Question de M. SUTOUR Simon (Gard - SOC) publiée le 18/03/2005

Question posée en séance publique le 17/03/2005

M. Simon Sutour. Ma question s'adresse à M. le ministre délégué à l'industrie.

Des décisions lourdes de conséquences pour l'emploi et la pérennité du site de production, situé à Vergèze, de l'eau minérale naturelle Perrier, déclarée d'intérêt public, sont en cours d'élaboration. L'administrateur délégué du groupe Nestlé a d'ailleurs indiqué que l'option de vendre Perrier était toujours d'actualité. Richard Girardot, président-directeur général de Nestlé Waters France a, quant à lui, indiqué : « L'année 2005 sera l'année d'une réorganisation globale, avec pour objectif de gagner 25 % à 30 % de productivité et de réaliser au moins 5 % de rentabilité sur la marque Perrier ».

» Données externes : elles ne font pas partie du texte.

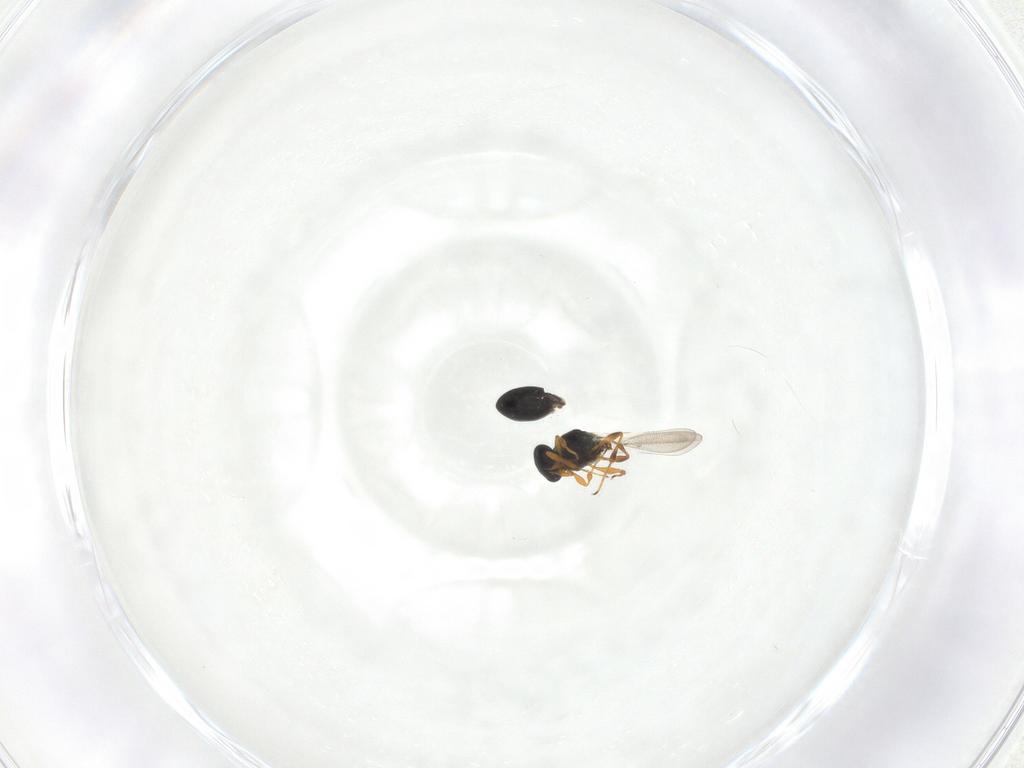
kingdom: Animalia
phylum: Arthropoda
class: Insecta
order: Hymenoptera
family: Platygastridae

Cette stratégie repose sur une politique de mise en oeuvre de préretraites et de licenciements. Toutefois, j'appelle l'attention du Sénat sur une autre option envisagée, à savoir la délocalisation du site de production, y compris hors du territoire national.

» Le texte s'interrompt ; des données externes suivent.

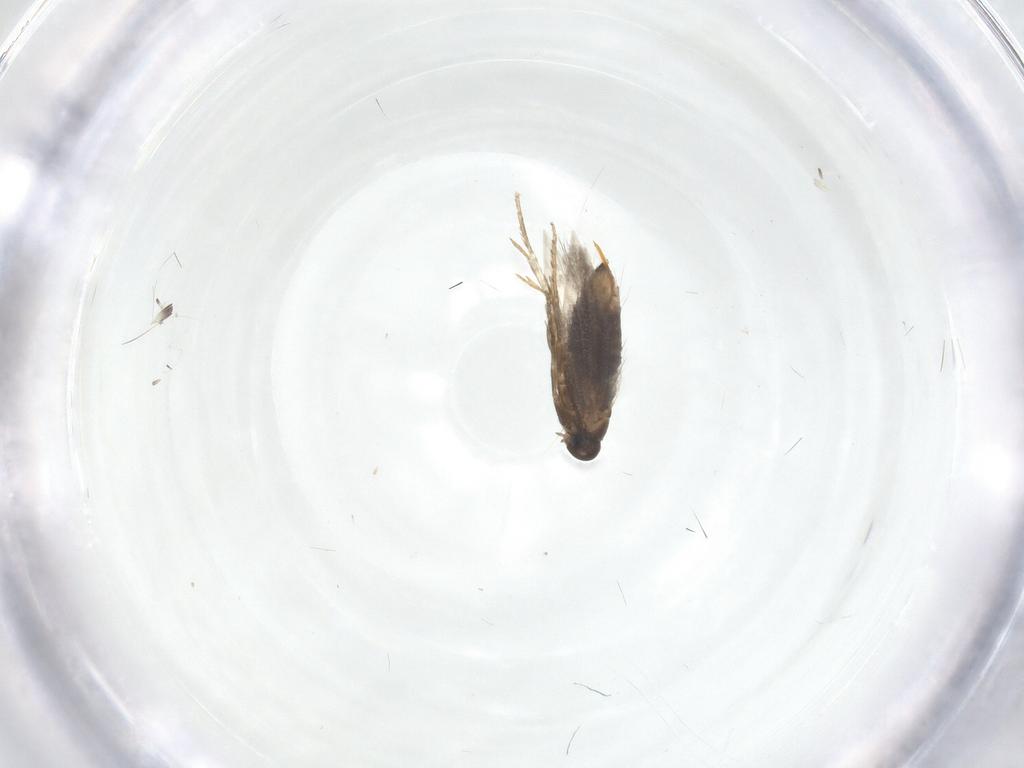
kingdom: Animalia
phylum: Arthropoda
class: Insecta
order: Lepidoptera
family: Heliozelidae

M. René-Pierre Signé. C'est honteux !

M. Simon Sutour. Aussi, il est stupéfiant d'entendre le responsable des opérations de Nestlé en Asie, en Afrique et au Moyen-Orient, affirmer : « légalement, nous pouvons produire ailleurs »,...

M. Roland Courteau. C'est scandaleux !

M. Simon Sutour.... et ce sans exprimer le moindre souci quant au véritable site de production et à ses employés.

Le comité d'établissement de Vergèze s'est donné pour objectif de lier définitivement la marque Perrier à son bassin d'alimentation, afin de protéger le site de production et les emplois.

Cette démarche est soutenue par les élus des communes du département du Gard : les entreprises qui exploitent des produits liés à un territoire doivent respecter l'environnement patrimonial et social.

Des engagements sur la restructuration de l'usine ont été pris en préfecture du Gard, en présence du ministre de l'industrie. C'est sur cette base que le syndicat CGT a accepté de lever son droit d'opposition. Depuis, les tensions se multiplient entre direction et personnel, et l'épée de Damoclès de la délocalisation est régulièrement brandie par le groupe Nestlé.

Coïncidence, lundi dernier, le tribunal de grande instance de Nîmes a suspendu la filialisation du site de Vergèze, en condamnant le groupe Nestlé Waters France pour défaut de consultation du personnel.

On se trouve aujourd'hui en présence de deux logiques contradictoires : d'un côté, je partage avec les autres élus gardois et les syndicalistes la conviction que la source Perrier doit profiter au bassin d'emplois ; de l'autre, certaines personnes ne considèrent cette source que comme un point sur une carte, qui ne sert qu'à rapporter de l'argent.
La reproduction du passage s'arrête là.